I had a wonderful exchange over the last two days or so with a loyal reader, let's call him "Angelo" who wondered after my comments about the potential conflicts, mostly timing driven, between private equity firms and hedge funds. Angelo, himself a hedgie in a larger first-mover activist fund, preferred to call what I termed "follow-on" activists (firms that pile into the disclosed investments of known activists) something a bit less, well, active. "Activism Arbitrageurs" was the term he preferred, pointing out that these investors rarely do the heavy lifting required of activists who do battle with management, and also pointing out that this genre of investors is defined by, among other things, quantitative models geared to predicting the success of an activist campaign.
They are more pre-occupied with calculating the value/risk of the activist event and determining the odds of a successful activist campaign than the nuts and bolts of makings things happen.
These he distinguished from the crowd that might be late to the party, but actually contribute. I'll call these "Secondary Activists" from now on. "Tag teaming" in this way is generally a good thing, from this perspective because practice areas can overlap and improve results. Wendy's, an activist success to use for example, was set upon by both Ackerman (financial improvement focus) and Peltz (operational guru).
Angelo puzzled, however, over why activists should come across private equity firms with any regularity.
What fund in their right mind would ask a PE fund to participate in an activist campaign? Also, I have a hard time imagining many scenarios that would warrant an activist agenda on a company that was brought back to market by a PE fund. If the PE fund is doing its job, it should unlocked most of the "hidden" value in the company. All the things an activist fund looks for (i.e. high cash balances, M&A activity with questionable rationale, under-exploited asset values, earnings under-performance or the presence of disparate businesses with limited strategic underpinning wrapped within a single entity) should not be an issue after a PE firm is done with it.
Ironically, just as I received this question, another deal junkie, "Paul" at an activist fund, and a loyal reader, forwarded me an old Economist article about the battle over a European industrial giant, wherein a well-known private equity firm was set upon by activist hedge funds arguing the private equity giant was offering minority shareholders too little.

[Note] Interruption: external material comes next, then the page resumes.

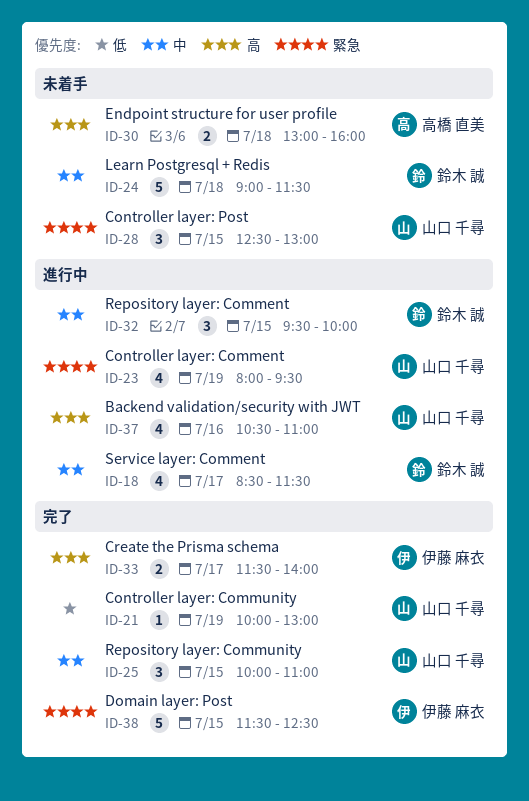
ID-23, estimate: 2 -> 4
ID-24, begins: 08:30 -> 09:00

According to Paul, who happened to have sent lawyers to the very shareholder meeting discussed in the article, the private equity firm in question was ambushed from the podium by a well-prepared activist, and the meeting thrown into total chaos as the individual shareholders (who have a reputation as a rowdy bunch in this particular country) were literally rallied on the spot from the stage. I envision a populist rising in the former Soviet Bloc complete with students holding forth from atop overturned Trabants. (It is quite easy to overturn Trabants even with a small crowd- read: two students. I attribute the fall of the former Soviet Bloc partially to the unintended consequences of this obscure oversight). "It was quite a sight, apparently. I wish I had gone myself to see it," says our dear reader. One of the more vocal shareholders was actually ejected by security. The matter was finally settled to the activist's satisfaction, according to lore, over a Starbucks on Madison avenue.
The "ecology" of these relationships, to quote the deal junkie, is complex. Private equity firms often make good buyers of assets from activists, who are often eager to capitalize on the quick liquidity private equity firms can provide. What activist hasn't at some point asked a large corporate to throw off an under performing division or two? (I know we've bought at least one such divestiture here at Sub Rosa). When the timing matches up, the two institutions can be the best of friends.